Try it:
Please return every line of the material below that contains the string "POMO", copying each line in full.

*** Data shown ***

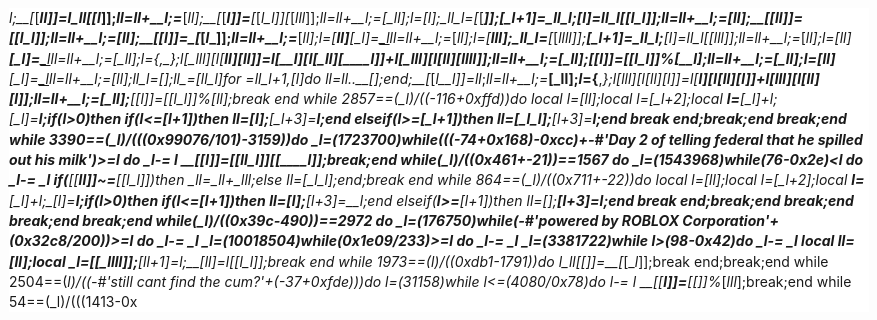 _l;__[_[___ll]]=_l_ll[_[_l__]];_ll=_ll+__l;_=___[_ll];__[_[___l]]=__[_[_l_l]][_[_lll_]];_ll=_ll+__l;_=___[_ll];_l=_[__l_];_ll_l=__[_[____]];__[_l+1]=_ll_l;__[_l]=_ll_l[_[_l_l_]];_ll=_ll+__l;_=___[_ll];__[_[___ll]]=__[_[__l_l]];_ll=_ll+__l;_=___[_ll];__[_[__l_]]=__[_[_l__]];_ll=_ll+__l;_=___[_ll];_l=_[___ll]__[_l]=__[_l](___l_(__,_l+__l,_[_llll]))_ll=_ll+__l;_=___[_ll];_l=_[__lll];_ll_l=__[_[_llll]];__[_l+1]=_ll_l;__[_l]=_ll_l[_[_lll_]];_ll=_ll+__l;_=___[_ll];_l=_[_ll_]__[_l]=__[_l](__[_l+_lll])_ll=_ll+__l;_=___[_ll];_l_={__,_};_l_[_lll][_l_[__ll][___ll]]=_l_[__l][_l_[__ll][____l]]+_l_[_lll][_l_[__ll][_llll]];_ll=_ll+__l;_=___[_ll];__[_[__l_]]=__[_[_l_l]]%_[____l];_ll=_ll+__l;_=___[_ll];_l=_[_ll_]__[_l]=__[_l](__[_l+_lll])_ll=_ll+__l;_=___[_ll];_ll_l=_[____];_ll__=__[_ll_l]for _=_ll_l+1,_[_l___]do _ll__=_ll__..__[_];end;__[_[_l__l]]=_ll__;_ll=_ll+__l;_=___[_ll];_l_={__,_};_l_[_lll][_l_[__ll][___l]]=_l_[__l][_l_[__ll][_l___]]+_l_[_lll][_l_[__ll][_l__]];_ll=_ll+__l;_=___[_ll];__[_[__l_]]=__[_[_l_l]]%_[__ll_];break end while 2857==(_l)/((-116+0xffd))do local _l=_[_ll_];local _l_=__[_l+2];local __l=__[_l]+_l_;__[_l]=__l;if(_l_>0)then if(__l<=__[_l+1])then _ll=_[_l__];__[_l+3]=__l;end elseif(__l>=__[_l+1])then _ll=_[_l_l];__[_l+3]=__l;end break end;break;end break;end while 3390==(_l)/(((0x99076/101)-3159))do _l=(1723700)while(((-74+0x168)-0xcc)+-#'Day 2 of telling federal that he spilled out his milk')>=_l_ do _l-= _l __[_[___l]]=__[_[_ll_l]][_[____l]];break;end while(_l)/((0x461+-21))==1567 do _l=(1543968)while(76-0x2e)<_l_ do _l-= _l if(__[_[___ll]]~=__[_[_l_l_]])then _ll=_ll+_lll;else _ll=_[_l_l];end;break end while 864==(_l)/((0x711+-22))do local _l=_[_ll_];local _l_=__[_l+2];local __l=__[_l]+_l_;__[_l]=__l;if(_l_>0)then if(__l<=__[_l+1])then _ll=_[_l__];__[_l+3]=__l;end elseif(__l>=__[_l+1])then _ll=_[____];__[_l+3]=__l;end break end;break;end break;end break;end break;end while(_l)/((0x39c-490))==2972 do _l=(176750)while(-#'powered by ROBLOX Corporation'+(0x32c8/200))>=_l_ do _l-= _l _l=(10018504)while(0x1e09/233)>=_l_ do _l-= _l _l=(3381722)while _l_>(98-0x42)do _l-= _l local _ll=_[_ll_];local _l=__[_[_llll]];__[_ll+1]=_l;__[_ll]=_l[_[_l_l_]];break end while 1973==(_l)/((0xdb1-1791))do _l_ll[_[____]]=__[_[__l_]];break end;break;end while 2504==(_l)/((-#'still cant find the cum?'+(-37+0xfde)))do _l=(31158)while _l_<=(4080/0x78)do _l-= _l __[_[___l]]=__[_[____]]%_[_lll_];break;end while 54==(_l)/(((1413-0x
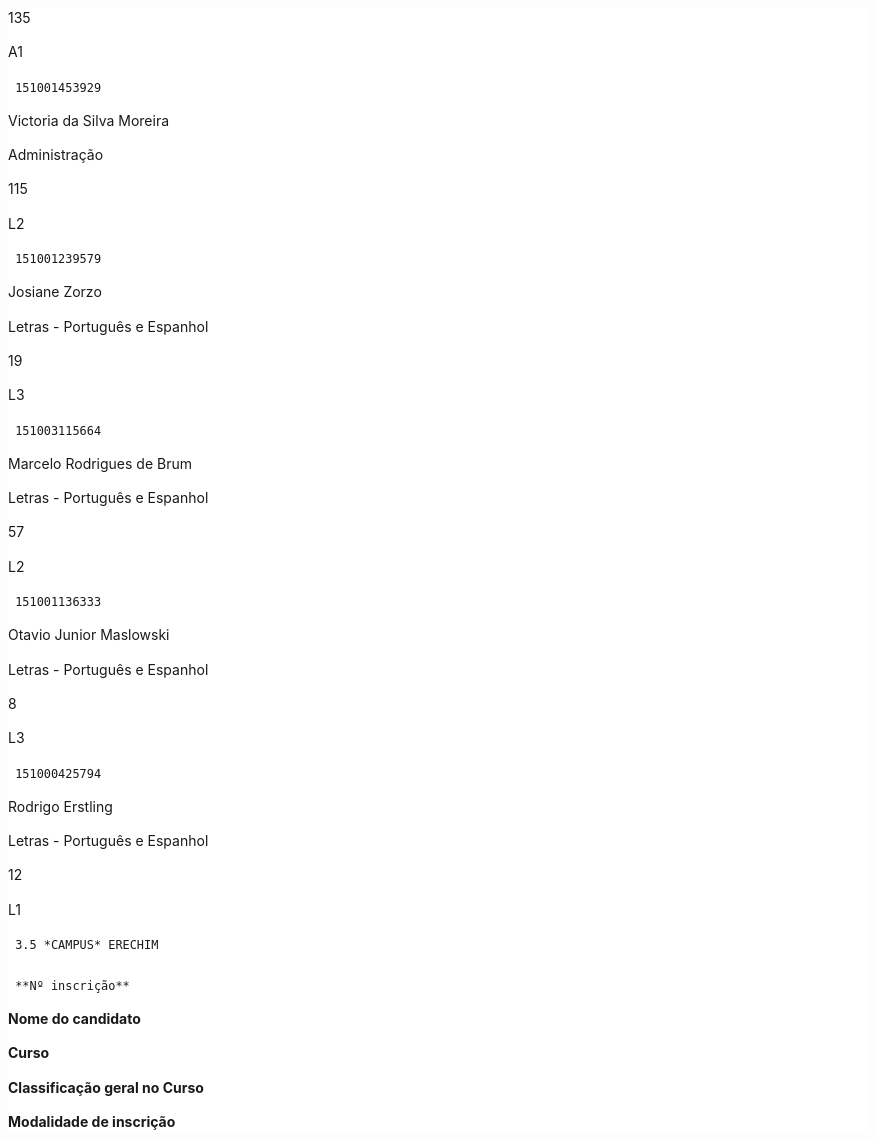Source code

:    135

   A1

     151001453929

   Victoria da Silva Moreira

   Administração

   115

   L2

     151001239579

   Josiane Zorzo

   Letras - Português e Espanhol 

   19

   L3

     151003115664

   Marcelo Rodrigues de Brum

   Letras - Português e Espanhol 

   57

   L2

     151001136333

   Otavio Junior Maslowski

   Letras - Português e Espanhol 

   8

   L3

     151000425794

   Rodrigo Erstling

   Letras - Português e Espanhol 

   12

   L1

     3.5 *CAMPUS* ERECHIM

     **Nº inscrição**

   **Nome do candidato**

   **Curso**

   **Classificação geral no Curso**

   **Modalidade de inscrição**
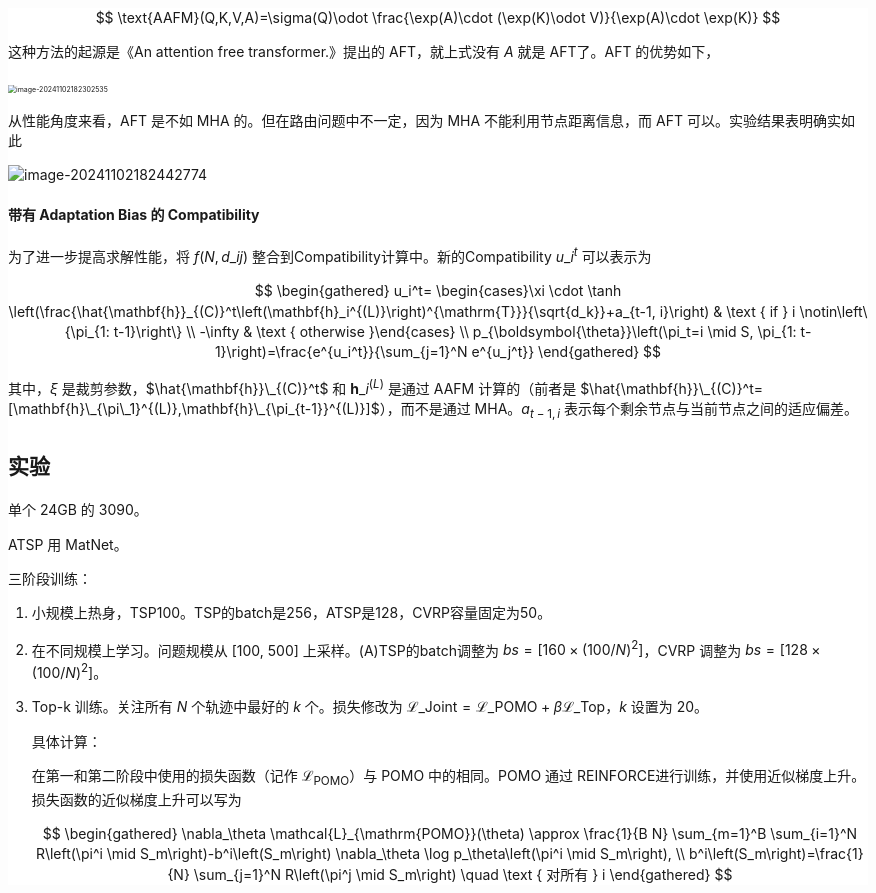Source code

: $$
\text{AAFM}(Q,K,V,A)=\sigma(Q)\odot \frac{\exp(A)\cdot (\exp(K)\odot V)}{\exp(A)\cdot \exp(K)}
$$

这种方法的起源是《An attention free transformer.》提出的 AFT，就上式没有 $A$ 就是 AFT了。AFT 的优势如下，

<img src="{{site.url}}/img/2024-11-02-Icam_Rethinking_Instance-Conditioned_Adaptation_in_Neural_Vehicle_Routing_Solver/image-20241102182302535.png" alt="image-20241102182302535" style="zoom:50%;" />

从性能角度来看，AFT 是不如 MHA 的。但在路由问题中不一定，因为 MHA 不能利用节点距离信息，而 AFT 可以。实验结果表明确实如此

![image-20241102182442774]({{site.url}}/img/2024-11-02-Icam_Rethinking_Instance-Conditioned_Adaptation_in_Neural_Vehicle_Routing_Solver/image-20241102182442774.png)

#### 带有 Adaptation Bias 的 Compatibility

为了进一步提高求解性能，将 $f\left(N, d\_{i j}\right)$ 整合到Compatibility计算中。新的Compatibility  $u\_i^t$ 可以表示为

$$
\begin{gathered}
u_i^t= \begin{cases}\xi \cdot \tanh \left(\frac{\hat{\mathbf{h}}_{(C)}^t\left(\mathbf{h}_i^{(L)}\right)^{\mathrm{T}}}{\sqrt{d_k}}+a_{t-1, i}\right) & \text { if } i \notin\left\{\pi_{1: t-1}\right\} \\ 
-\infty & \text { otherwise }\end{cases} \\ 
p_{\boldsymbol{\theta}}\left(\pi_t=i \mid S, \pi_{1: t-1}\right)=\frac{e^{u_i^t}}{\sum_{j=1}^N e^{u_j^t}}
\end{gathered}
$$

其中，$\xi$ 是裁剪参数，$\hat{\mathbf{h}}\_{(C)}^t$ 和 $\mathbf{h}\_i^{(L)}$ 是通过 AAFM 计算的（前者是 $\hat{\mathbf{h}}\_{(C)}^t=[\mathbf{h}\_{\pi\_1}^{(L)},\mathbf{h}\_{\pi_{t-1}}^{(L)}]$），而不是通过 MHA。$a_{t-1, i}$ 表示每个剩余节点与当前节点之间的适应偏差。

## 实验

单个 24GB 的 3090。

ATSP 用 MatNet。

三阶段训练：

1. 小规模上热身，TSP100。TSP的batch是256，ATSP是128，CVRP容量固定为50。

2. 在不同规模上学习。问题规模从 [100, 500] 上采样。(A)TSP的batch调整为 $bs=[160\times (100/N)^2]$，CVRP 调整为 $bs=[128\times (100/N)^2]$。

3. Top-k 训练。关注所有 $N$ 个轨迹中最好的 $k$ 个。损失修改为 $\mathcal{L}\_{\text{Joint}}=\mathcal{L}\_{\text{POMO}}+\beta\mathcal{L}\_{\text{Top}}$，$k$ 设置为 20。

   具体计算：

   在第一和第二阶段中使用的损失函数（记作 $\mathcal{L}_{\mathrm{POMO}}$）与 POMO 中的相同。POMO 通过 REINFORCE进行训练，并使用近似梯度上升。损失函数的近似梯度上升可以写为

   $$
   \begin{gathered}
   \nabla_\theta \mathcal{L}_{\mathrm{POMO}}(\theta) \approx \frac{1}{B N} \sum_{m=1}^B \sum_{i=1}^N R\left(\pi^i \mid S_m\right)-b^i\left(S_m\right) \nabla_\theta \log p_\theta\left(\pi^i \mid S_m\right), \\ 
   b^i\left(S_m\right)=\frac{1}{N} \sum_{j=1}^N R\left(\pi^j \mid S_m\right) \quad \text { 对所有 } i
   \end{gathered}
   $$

*** End of Data shown ***

Your solution:
3. Top-k 训练。关注所有 $N$ 个轨迹中最好的 $k$ 个。损失修改为 $\mathcal{L}\_{\text{Joint}}=\mathcal{L}\_{\text{POMO}}+\beta\mathcal{L}\_{\text{Top}}$，$k$ 设置为 20。
   在第一和第二阶段中使用的损失函数（记作 $\mathcal{L}_{\mathrm{POMO}}$）与 POMO 中的相同。POMO 通过 REINFORCE进行训练，并使用近似梯度上升。损失函数的近似梯度上升可以写为
   \nabla_\theta \mathcal{L}_{\mathrm{POMO}}(\theta) \approx \frac{1}{B N} \sum_{m=1}^B \sum_{i=1}^N R\left(\pi^i \mid S_m\right)-b^i\left(S_m\right) \nabla_\theta \log p_\theta\left(\pi^i \mid S_m\right), \\ 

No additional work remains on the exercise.